War speeds up two local weddings
Published 12:00 am Monday, March 24, 2003
[03/23/03]Military callups hurried weddings for at least two Vicksburg couples, each with a husband or wife in the same Reserve unit.
Cassandra Patterson, 23, and Harrol Thomas, 30, both graduates of Warren Central High School, were planning a June wedding. Instead, after she was called up, they were married March 16, the night before her deployment.
And Latoya Carson and Antonio Calvin, both 20-year-old Vicksburg High School alums, were planning a March ceremony. After his callup, they moved their wedding date to Feb. 12, the day before Calvin was set to depart.
By the time Patterson and Thomas got their marriage paperwork in order, a justice court judge “was nowhere to be found,” Thomas said. “We had to get a licensed preacher to sign it.” They asked for and received from Warren County Circuit Court Judge Isadore Patrick a waiver of the required three-day waiting period, he added.
Both Reservists are deployed with Jackson’s 3rd Personnel Command, which deploys worldwide and plans, coordinates and directs personnel operations in support of the Army. Both are stationed at Fort Benning, near Columbus, Ga., though Calvin, a private first class, was home Saturday on his third weekend pass since being called to active duty, he said.
The two reservists never met each other until the night before Calvin was to leave. He said he, his new bride, his mother, and Patterson and Thomas all happened to be eating in the same Jackson restaurant, Country Fisherman, at the same time.
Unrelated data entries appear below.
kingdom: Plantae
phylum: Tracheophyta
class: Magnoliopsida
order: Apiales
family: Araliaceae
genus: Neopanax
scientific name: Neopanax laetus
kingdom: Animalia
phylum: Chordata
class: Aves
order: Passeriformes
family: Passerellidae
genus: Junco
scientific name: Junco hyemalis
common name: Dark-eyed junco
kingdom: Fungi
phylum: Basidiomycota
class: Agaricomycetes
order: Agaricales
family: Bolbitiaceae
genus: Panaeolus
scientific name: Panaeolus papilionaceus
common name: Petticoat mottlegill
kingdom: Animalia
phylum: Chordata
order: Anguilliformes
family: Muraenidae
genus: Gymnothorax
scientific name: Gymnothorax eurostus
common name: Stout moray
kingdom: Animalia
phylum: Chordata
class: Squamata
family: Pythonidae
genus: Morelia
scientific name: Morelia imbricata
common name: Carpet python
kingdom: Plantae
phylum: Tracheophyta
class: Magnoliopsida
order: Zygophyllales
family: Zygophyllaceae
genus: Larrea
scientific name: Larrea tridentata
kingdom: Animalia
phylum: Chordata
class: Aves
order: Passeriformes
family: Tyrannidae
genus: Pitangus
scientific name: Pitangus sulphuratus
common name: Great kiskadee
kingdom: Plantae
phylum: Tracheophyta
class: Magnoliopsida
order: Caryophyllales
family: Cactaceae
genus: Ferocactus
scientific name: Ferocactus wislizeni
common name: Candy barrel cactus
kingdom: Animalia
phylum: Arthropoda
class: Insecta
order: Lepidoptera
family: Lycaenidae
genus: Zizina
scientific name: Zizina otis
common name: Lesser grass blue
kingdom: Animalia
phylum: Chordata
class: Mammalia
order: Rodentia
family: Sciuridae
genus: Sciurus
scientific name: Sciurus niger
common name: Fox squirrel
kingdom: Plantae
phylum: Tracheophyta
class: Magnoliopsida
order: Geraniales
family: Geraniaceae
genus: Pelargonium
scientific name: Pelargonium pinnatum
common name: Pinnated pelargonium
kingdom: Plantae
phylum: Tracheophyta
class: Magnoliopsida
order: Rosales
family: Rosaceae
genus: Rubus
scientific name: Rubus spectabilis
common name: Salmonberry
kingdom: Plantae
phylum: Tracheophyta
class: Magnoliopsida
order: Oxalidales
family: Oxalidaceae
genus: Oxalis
“Cassandra works with my mom in a casino,” he said. “My mom pointed her out to me.” The two would serve overseas together with their entire unit if at all, he added.
Latoya Calvin also works in the same casino, Isle of Capri, she said.
The Thomases, engaged for a year before their rushed nuptials, have a 6-month-old son, Isaiah. And the Calvins, who Antonio said were engaged for two years, have one child who turns 2 on April 6 and are expecting a second on April 5.
Both couples plan to use cellular telephones to keep in touch while the Reservists are deployed, even if that means purchasing the special phones they both say are necessary to place or receive cellular calls while in the Middle East.
“We’ll try to e-mail each other, send a letter or communicate over the phone at least once every other day,” Antonio said. A student on leave from Mississippi Valley State University in Itta Bena, his job with the personnel-support unit involves “continuing to rotate soldiers in and out to keep the unit at full strength,” he said.
Cassandra Thomas was a student in elementary education at Alcorn State University in Lorman when she received her call, her husband said. She is an administrative specialist with her Reserve unit, he added.
Harrol Thomas, who attended Tougaloo College in Jackson and is a manager at Advance Auto Parts, 3404 Halls Ferry Road, said Cassandra’s parents help care for Isaiah. “It’s hard being away from her baby,” he said. “This will be her first Christmas to be away.”
From the orders they have received so far, both Reservists are expected to be away from home for at least a year.
On Saturday, the Calvins were following the war coverage on television from their Oak Street home.
“From our side, it looks pretty good,” he said. “Right now we don’t have many casualties, so that’s a good thing. Hopefully, they (Iraqi civilians) won’t have many, also.”